Mais la pierre de garde du Don de Valas nous permit de nous guider. Dès que nous eûmes quitté la taïga, nous pûmes la voir clairement à l'horizon. Elle était légèrement penchée. Malgré les enchantements qui la maintenaient en place et son poids considérable, le vent qui soufflait constamment sur la toundra l'avait inclinée. Dans une autre centaine d'années, si la guerre de la Plaie du Monde n'était pas finie, la pierre de garde pourrait se retrouver couchée sur le flanc.

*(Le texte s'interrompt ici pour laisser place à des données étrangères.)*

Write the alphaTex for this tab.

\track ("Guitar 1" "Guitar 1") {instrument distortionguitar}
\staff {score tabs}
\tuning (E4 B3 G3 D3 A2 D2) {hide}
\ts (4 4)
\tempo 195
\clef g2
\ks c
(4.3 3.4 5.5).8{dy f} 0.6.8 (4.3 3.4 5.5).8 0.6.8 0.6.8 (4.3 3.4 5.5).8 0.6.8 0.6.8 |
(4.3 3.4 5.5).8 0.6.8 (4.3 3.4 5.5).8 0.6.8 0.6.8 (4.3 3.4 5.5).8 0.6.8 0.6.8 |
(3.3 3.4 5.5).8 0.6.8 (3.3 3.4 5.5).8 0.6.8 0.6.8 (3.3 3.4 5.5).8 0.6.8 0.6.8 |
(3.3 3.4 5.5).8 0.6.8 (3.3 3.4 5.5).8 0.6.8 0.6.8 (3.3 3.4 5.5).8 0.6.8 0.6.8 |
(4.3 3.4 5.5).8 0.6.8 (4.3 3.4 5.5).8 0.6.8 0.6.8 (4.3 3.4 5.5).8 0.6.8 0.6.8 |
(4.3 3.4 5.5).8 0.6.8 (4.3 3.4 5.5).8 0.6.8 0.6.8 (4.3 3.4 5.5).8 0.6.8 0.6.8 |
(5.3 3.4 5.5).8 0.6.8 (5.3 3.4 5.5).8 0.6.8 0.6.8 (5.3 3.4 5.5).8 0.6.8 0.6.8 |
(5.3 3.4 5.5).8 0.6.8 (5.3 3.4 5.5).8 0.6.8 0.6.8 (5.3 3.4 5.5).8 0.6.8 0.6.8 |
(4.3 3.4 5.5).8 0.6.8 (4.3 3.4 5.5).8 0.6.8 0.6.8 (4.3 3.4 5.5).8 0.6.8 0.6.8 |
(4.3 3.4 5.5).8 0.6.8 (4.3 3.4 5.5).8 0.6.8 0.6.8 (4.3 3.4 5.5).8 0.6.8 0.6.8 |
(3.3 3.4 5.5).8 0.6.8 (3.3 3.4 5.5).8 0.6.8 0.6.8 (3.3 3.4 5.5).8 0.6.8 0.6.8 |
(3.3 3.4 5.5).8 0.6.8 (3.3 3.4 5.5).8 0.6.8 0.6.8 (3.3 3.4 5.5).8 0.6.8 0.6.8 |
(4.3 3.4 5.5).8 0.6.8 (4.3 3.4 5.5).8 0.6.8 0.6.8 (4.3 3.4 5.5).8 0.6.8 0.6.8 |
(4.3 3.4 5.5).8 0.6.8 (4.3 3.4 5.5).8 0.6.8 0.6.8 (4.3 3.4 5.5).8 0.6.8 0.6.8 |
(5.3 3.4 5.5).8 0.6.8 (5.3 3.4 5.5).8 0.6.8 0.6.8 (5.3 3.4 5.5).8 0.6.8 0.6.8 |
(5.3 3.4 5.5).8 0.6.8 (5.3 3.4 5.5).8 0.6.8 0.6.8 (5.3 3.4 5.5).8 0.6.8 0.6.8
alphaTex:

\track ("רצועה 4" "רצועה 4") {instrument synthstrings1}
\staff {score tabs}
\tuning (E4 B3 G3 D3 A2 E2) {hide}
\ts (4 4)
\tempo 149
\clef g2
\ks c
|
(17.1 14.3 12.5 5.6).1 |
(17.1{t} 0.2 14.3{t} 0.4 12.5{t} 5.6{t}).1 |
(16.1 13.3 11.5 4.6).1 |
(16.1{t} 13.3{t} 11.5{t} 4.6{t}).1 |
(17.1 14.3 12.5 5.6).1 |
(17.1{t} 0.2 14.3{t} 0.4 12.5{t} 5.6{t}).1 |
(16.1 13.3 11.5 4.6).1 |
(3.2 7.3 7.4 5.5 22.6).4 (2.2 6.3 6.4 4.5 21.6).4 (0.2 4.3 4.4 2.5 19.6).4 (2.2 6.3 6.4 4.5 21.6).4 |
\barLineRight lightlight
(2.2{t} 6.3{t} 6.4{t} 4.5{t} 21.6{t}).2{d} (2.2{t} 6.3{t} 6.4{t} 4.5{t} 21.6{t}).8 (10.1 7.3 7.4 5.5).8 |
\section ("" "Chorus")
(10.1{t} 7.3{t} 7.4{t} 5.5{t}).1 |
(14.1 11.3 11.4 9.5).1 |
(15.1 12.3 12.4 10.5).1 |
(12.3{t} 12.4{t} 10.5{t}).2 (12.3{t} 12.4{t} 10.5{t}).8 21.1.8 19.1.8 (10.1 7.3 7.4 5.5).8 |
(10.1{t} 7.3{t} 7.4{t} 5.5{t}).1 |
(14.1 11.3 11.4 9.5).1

À une quinzaine de kilomètre de la pierre de garde, j'envoyai des éclaireurs. Ce qui avait endommagé la pierre de garde avait peut-être laissé certains indices et je voulais les découvrir avant que nous nous jetions dans la gueule du loup. Jélani lança sur les éclaireurs un enchantement pour les aider à résister au froid ; elle riait sous son écharpe tout en incantant.

"J'ai appris ce sort pour le désert," dit-elle. "Je n'aurais jamais pensé l'utiliser dans le froid."

"Je pense qu'aucun de nous n'aurait jamais cru se retrouver ici," répondit l'un des éclaireurs. Il prit un sac plus léger sur son épaule, abandonnant le gros de son paquetage, puis partit vers l'ouest. Un moment plus tard, l'autre se dirigea vers l'est. Le reste de notre groupe continua vers la pierre de garde.

Nous n'avions pas parcouru trois kilomètres que le premier éclaireur était déjà de retour. Au-dessus de son écharpe, on pouvait lire la terreur dans ses yeux.

"Venez," dit-il. "J'ai trouvé quelque chose."